HPCToolkit focuses its efforts on recovering source files, procedures, inlined functions and templates, as well as loop nests as the most important elements of source code structure. To recover program structure, HPCToolkit’s hpcstruct utility parses a binary’s machine instructions, reconstructs a control flow graph, combines line map and DWARF information about inlining with interval analysis on the control flow graph in a way that enables it to relate machine code after optimization back to the original source.

One important benefit accrues from this approach. HPCToolkit can expose the structure of and assign metrics to the code is actually executed, even if source code is unavailable. For example, hpcstruct’s program structure naturally reveals transformations such as loop fusion and scalarization loops that arise from compilation of Fortran 90 array notation. Similarly, it exposes calls to compiler support routines and wait loops in communication libraries of which one would otherwise be unaware.

Aggregating and Attributing Performance Measurements#

HPCToolkit combines (post-mortem) the recovered static program structure with dynamic call paths to expose inlined frames and loop nests. This enables us to attribute the performance of samples in their full static and dynamic context and correlate it with source code.

HPCToolkit’s hpcprof utility employs multithreading to quickly aggregate performance measurements from multiple threads and processes and attribute them to application and/or library CPU and GPU source code.

One uses hpcprof by invoking it on the measurements directory recorded by hpcrun and augmented with program structure information by hpcstruct. From the measurements and structure, hpcprof generates a database directory containing performance data presentable by hpcviewer.

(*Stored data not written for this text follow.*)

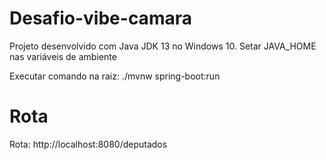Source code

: # Desafio-vibe-camara

Projeto desenvolvido com Java JDK 13 no Windows 10.
Setar JAVA_HOME nas variáveis de ambiente

Executar comando na raiz:
./mvnw spring-boot:run

# Rota
Rota: http://localhost:8080/deputados

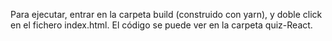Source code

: Para ejecutar, entrar en la carpeta build (construido con yarn), y doble click en el fichero index.html.
El código se puede ver en la carpeta quiz-React.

In most cases hpcprof is able to complete the reduction in minutes, however for especially large experiments (e.g. thousands of threads or GPU streams (Anderson, Liu, and Mellor-Crummey 2022)) its multi-node sibling hpcprof-mpi may be substantially faster. hpcprof-mpi is an MPI application identical to hpcprof, except that employs distributed-memory parallelism in addition to multithreading to aggregate and attribute performance measurements for many CPUs and GPUs. In our experience, exploiting 8-10 compute nodes via hpcprof-mpi can be as much as 5x faster than hpcprof for analyzing performance measurements from thousands of CPUs and GPUs.

Presenting Performance Measurements#

To enable an analyst to rapidly pinpoint and quantify performance bottlenecks, tools must present the performance measurements in a way that engages the analyst, focuses attention on what is important, and automates common analysis subtasks to reduce the mental effort and frustration of sifting through a sea of measurement details.

To enable rapid analysis of an execution’s performance bottlenecks, we have carefully designed HPCToolkit’s hpcviewer graphical user interface. hpcviewer provide code-centric profile views (Adhianto, Mellor-Crummey, and Tallent 2010), thread-centric graphing of metrics, and time-centric views of CPU and GPU activity (Tallent et al. 2011).

hpcviewer combines a relatively small set of complementary presentation techniques that, taken together, rapidly focus an analyst’s attention on performance bottlenecks rather than on unimportant information. To facilitate the goal of rapidly focusing an analyst’s attention on performance bottlenecks hpcviewer extends several existing presentation techniques. In its code-centric view, hpcviewer (1) synthesizes and presents top-down, bottom-up, and flat views of calling-context-sensitive metrics; (2) treats a procedure’s static structure as first-class information with respect to both performance metrics and constructing views; (3) enables a large variety of user-defined metrics to describe performance inefficiency; and (4) automatically expands hot paths based on arbitrary performance metrics — through calling contexts and static structure — to rapidly highlight important performance data.

hpcviewer’s time-centric trace tab enables an application developer to visualize how a parallel execution unfolds over time. This view makes it easy to spot key inefficiencies such as serialization and load imbalance.